Excerpt provided:
— Start —
Neither the December 12 Note nor the Eagle Back-End Note may be prepaid.

 

Upon an event of default, principal and accrued interest will become immediately due and payable under the notes. Additionally, upon an event of default, both notes will accrue interest at a default interest rate of 24% per annum or the highest rate of interest permitted by law. Further, certain events of default may trigger penalty and liquidated damage provisions.

December 21, 2016 Securities Purchase Agreement

 

On December 21, 2016, the Company entered into a Securities Purchase Agreement with Eagle Equities pursuant to which Eagle Equities purchased two 8% convertible redeemable junior subordinated promissory notes, each in the principal amount of $157,500. The first note (the “December 21 Note”) was funded with cash and the second note (the “December 21 Eagle Back-End Note”) was initially paid for by an offsetting promissory note issued by Eagle Equities to the Company (the “December 21 Note Receivable”). The terms of the December 21 Eagle Back-End Note require cash funding prior to any conversion thereunder. The December 21 Note Receivable is due December 21, 2017, unless certain conditions are not met, in which case both the December 21 Eagle Back-End Note and the December 21 Note Receivable may both be cancelled. Both the December 21 Note and the December 21 Eagle Back-End Note have a maturity date one year from the date of issuance upon which any outstanding principal and interest is due and payable. The outstanding principal amounts plus accrued interest under both the December 21 and the December 21 Eagle Back-End Note are convertible into common stock at a conversion price equal to 60% of the lowest closing bid price of the Common Stock for the ten trading days prior to the conversion, subject to adjustment in certain events. On May 4, 2017, the Company received payment of the December 21 Note Receivable in the amount of $157,500 that offset the December 21 Eagle Back-End Note. Proceeds from the Note Receivable of $7,500 were paid directly to legal fees resulting in net cash proceeds of $150,000 received by the Company. As a result, the December 21 Back-End Note is now convertible. The December 21 Note and the December 21 Eagle Back-End Note are treated as stock settled debt under ASC 480 and accordingly the Company recorded a put premium of $105,000 as each of the notes were funded. As of September 30, 2017, the outstanding principal under the December 21 Note along with $7,773 of accrued interest was fully converted (see Note 6) and the repayment resulted in a full reduction of the put premium. The Company has recorded $3,997 of accrued interest as of September 30, 2017 for the December 21 Eagle Back-End Note and total principal outstanding as of September 30, 2017 was $122,500 as $35,000 was converted during the three months ended September 30, 2017 (see Note 6).

 

The December 21 Eagle Back-End Note may not be prepaid.

 

Upon an event of default, principal and accrued interest will become immediately due and payable under the December 21 Eagle Back-End Note. Additionally, upon an event of default, the December 21 Eagle Back-End Note will accrue interest at a default interest rate of 24% per annum or the highest rate of interest permitted by law. Further, certain events of default may trigger penalty and liquidated damage provisions.

 

Since the December 21 Eagle Back-End Note is not convertible until the December 21 Note Receivable is paid, and the December 21 Note Receivable and December 21 Eagle Back-End Note have a right of setoff, the December 21 Note Receivable and December 21 Eagle Back-End Note and related accrued interest receivable and payable will be netted for purposes of presentation on the balance sheet.
— End —
Data excerpts:
— Start —
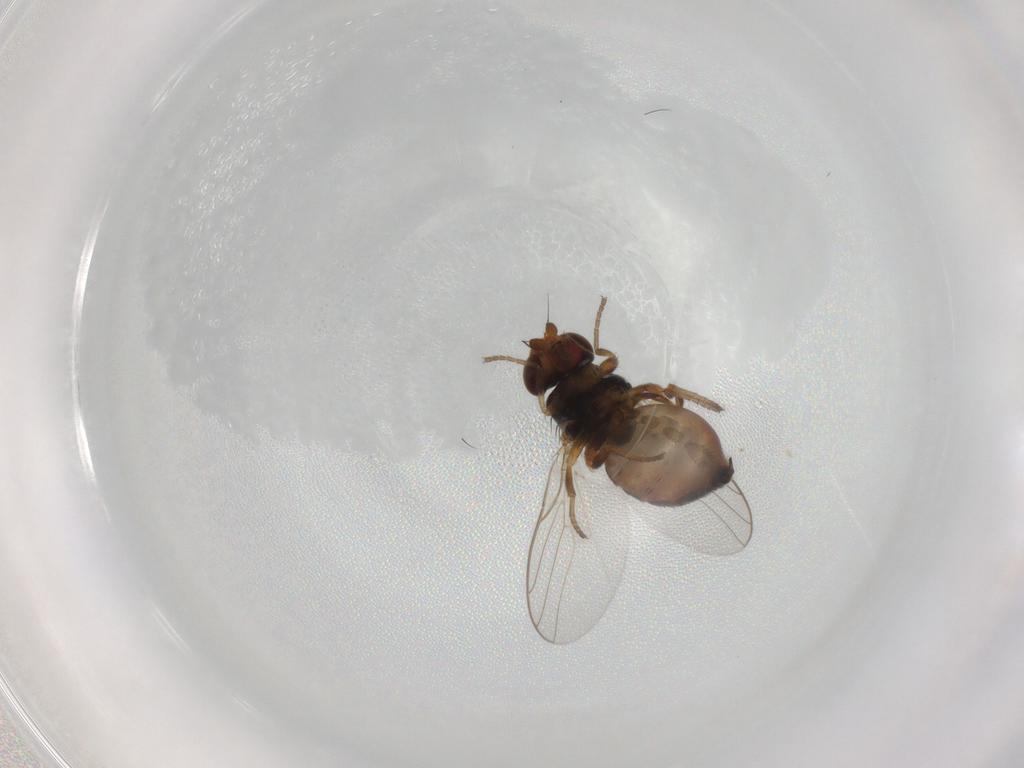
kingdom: Animalia
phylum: Arthropoda
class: Insecta
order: Diptera
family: Chloropidae
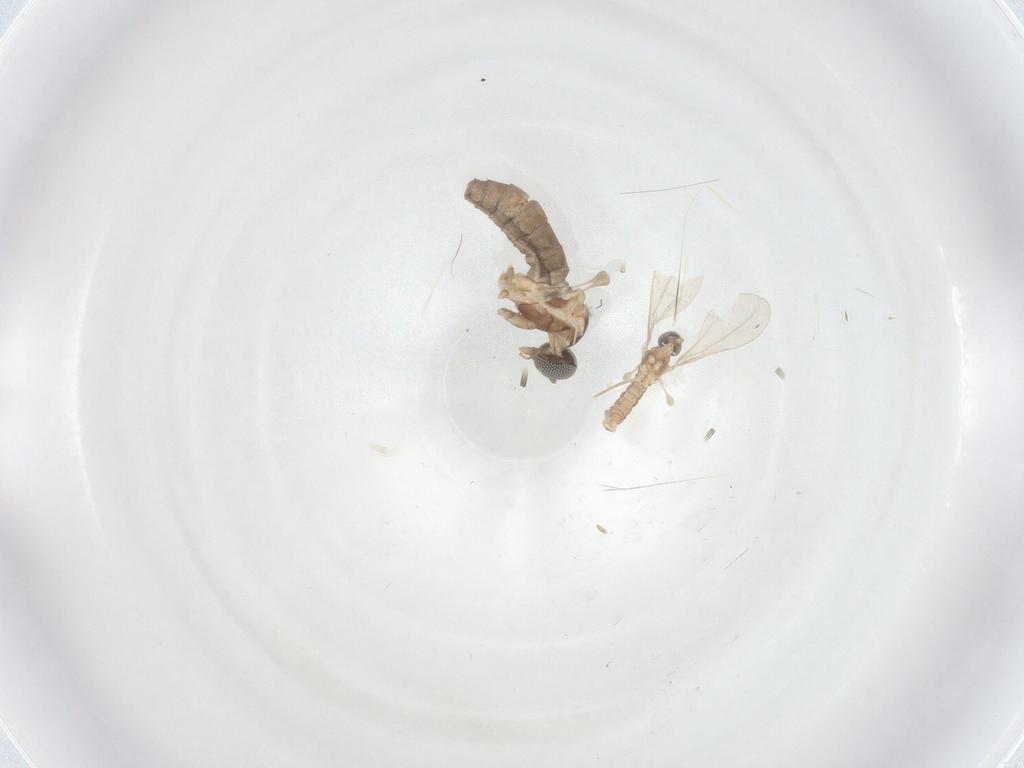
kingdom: Animalia
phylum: Arthropoda
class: Insecta
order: Diptera
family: Cecidomyiidae
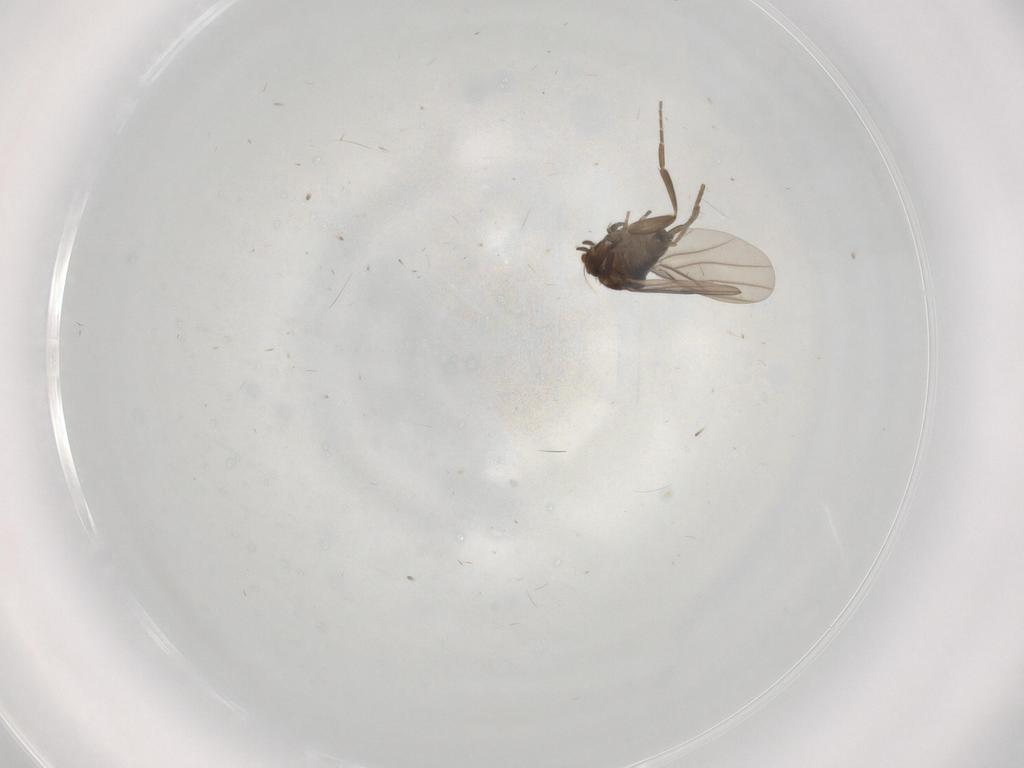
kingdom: Animalia
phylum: Arthropoda
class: Insecta
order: Diptera
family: Phoridae
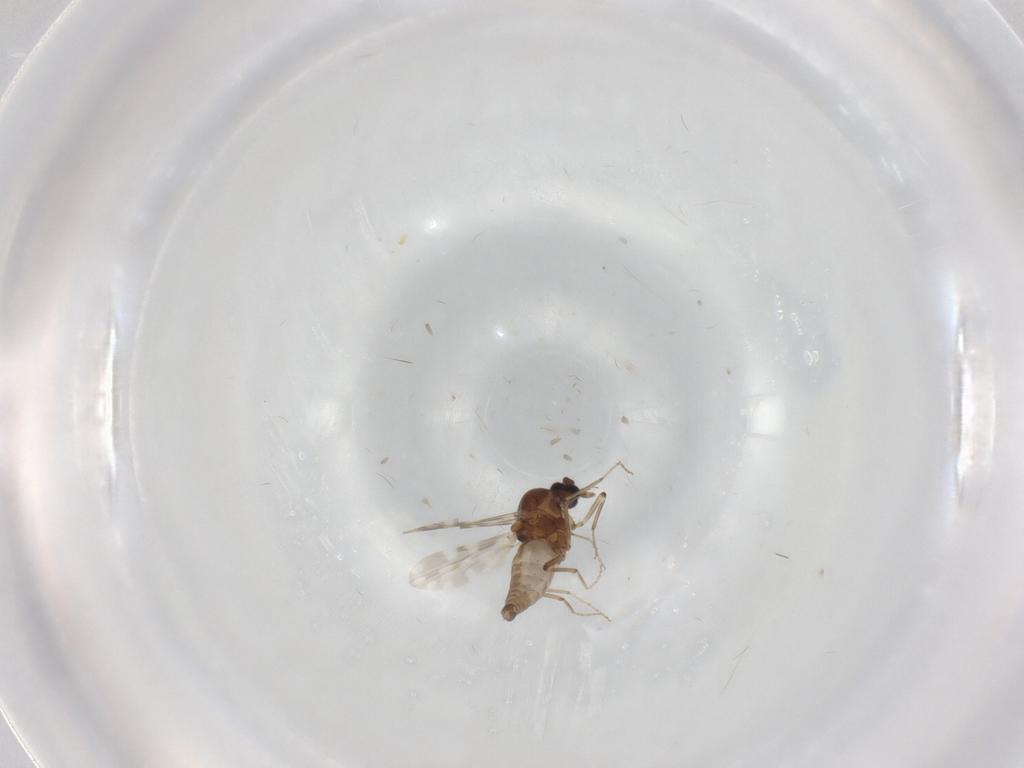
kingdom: Animalia
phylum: Arthropoda
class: Insecta
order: Diptera
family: Ceratopogonidae
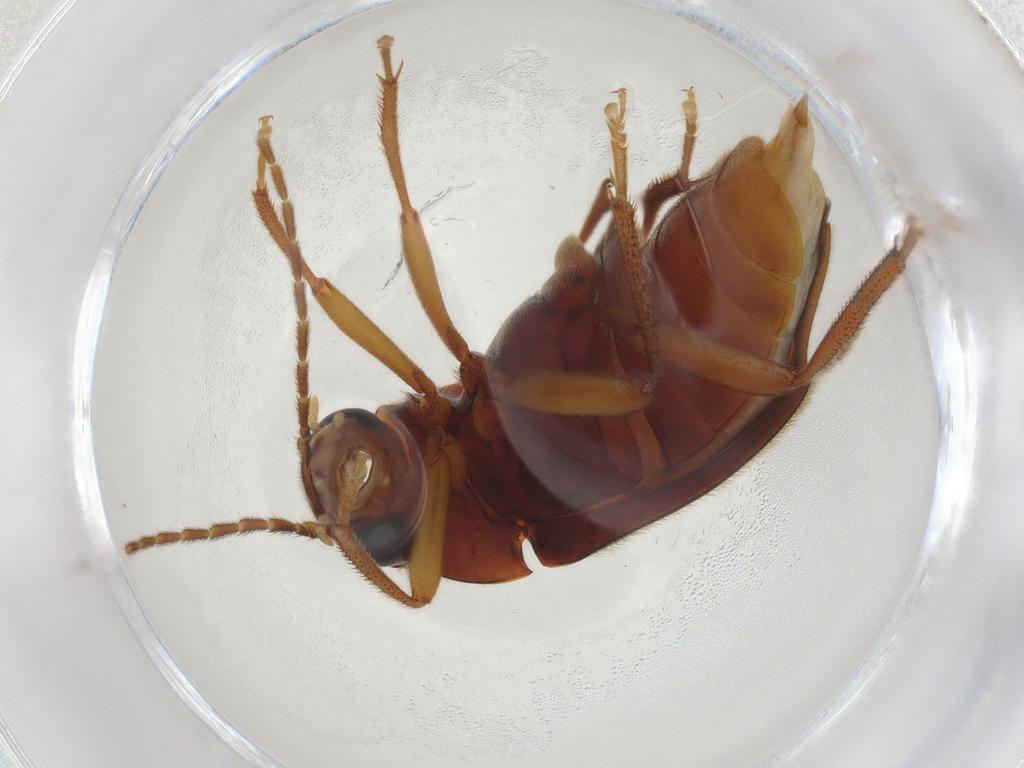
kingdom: Animalia
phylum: Arthropoda
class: Insecta
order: Coleoptera
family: Ptilodactylidae
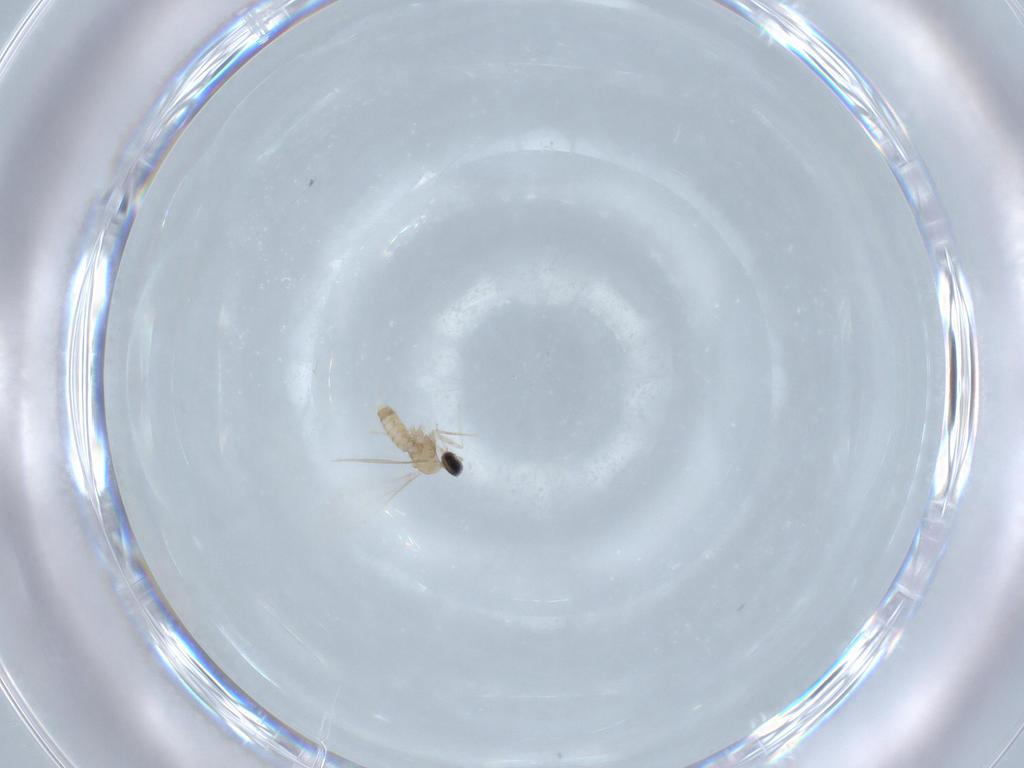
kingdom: Animalia
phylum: Arthropoda
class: Insecta
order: Diptera
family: Cecidomyiidae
— End —
Brief:
Extend the financing disclosure on the Eagle Equities notes, picking up after its final sentence. The entries play no part in what comes next.

Result of this exercise:
 

January 27, 2017 Securities Purchase Agreement

 

On January 27, 2017, the Company entered into a Securities Purchase Agreement with Eagle Equities, LLC, pursuant to which Eagle Equities purchased two 8% convertible redeemable junior subordinated promissory notes, each in the principal amount of $230,000. The first note (the “January Note”) was funded with cash and the second note (the “January Eagle Back-End Note”) was initially paid for by an offsetting promissory note issued by Eagle Equities to the Company (the “January Note Receivable”). The terms of the January Eagle Back-End Note require cash funding prior to any conversion thereunder. The January Note Receivable is due September 27, 2017, unless certain conditions are not met, in which case both the January Eagle Back-End Note and the January Note Receivable may both be cancelled. Both the January Note and the January Eagle Back-End Note have a maturity date one year from the date of issuance upon which any outstanding principal and interest is due and payable. The outstanding principal amounts plus accrued interest under both the January Note and the January Eagle Back-End Note are convertible into Common Stock of the Company at a conversion price equal to 60% of the lowest closing bid price of the Common Stock for the ten trading days prior to the conversion, subject to adjustment in certain events. On May 4, 2017, the Company received a partial payment of the January Note Receivable in the amount of $40,000 and on June 3, 2017 the balance of $190,000 was funded, of which $11,250 was paid directly to legal fees. As a result, the January Eagle Back-End Note is now convertible. The January Note and the January Eagle Back-End Note are notes is treated as stock settled debt under ASC 480 and accordingly the Company is recording a put premium of $153,333 as each of the notes were funded. The Company has recorded $12,452 of accrued interest as of September 30, 2017 for the January Note and total principal outstanding under the January Note as of September 30, 2017 was $230,000. The Company has recorded $6,312 of accrued interest as of September 30, 2017 for the January Eagle Back-End and total principal outstanding under the January Eagle Back-End Note as of September 30, 2017 was $230,000.

 

Neither the January Note nor the January Eagle Back-End Note may be prepaid.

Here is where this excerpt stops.